Engineers need your help.

[eigen]

I am trying to show that Legendre's Equation ( along with Bessels Equation, Hermite equation,Laguree Equations, some different forms of the wave equation.....)can be written in the form of the Sturn-Liouville.Unfortunately I am lost....


i think this page http://www.rh.edu/~ernesto/C_S2000/mes/Notes/mes11.html

may be showing me what I need but the notation is foreign.

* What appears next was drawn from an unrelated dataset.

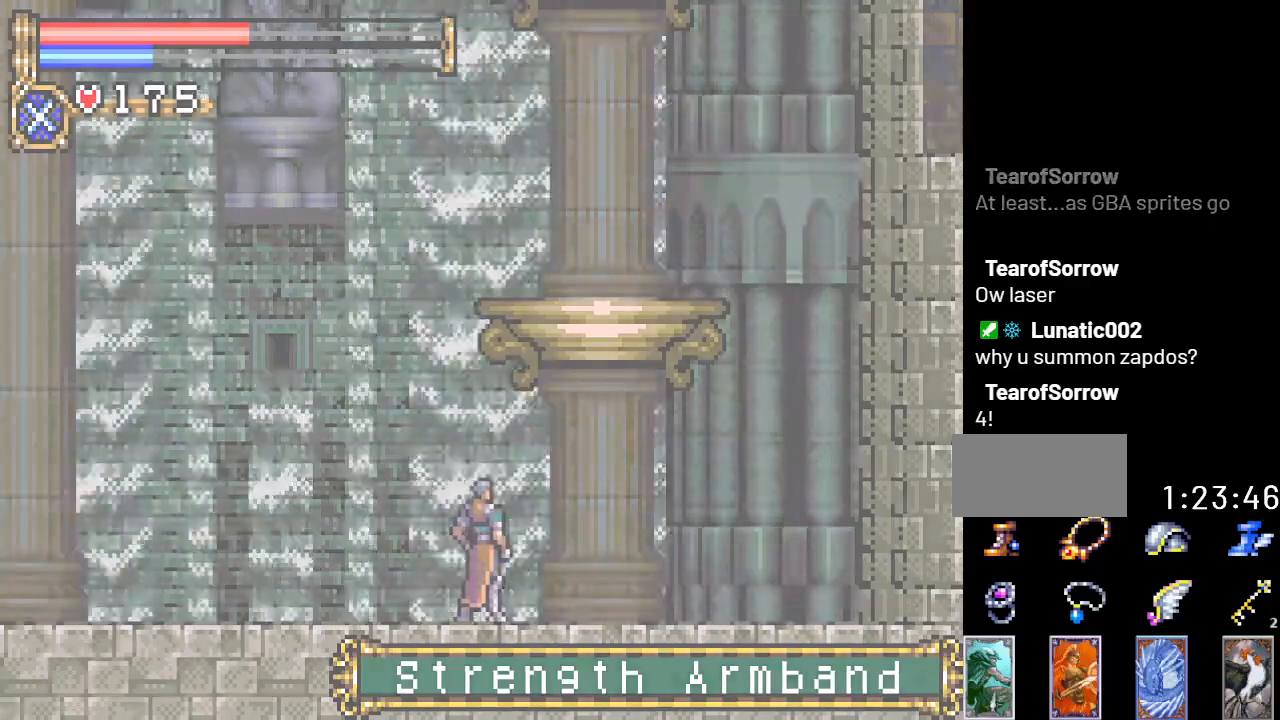
{"buttons": [], "events": []}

This is Homework so I am just looking for that little hint.

 

[FreemanHL2]

It appears as though helping you with your homework may be to much work for the helpers 🙂.

 

[CycloWizard]

Haha... I had to do this last semester. Too many polynomials if you ask me. 😛

From your link, the very first equation is the definition of the SL-BVP if I remember correctly. Thus, all you need to do is show in which cases the Bessel/Legendre/etc equation can be put in this form. The key for Bessel is that it occurs in cases of axisymmetry, particularly when you have cylindrical coordinates. Legendre typically occurs when you use spherical coordinates. I can't remember when Hermite and Laguere come up, as I never actually needed them to solve any real problems. The geometry arises in the laplacian term (del^2*phi), and for cylindrical would be 1/r*d/dr(r*dphi/dr) to get the Bessel equation. For spherical, 1/r^2*d/dr(r^2*dphi/dr). Hope that helps.

 

[eigen]

Originally posted by: CycloWizard
Haha... I had to do this last semester. Too many polynomials if you ask me. 😛

From your link, the very first equation is the definition of the SL-BVP if I remember correctly. Thus, all you need to do is show in which cases the Bessel/Legendre/etc equation can be put in this form. The key for Bessel is that it occurs in cases of axisymmetry, particularly when you have cylindrical coordinates. Legendre typically occurs when you use spherical coordinates. I can't remember when Hermite and Laguere come up, as I never actually needed them to solve any real problems. The geometry arises in the laplacian term (del^2*phi), and for cylindrical would be 1/r*d/dr(r*dphi/dr) to get the Bessel equation. For spherical, 1/r^2*d/dr(r^2*dphi/dr). Hope that helps.

Thanks for your help. I am just gonna go ask my prof,

 

[iwantanewcomputer]

wow, good luck with that

 

[eigen]

I figured it out.

 

[Lionstl]

So post your proof. We will take a look.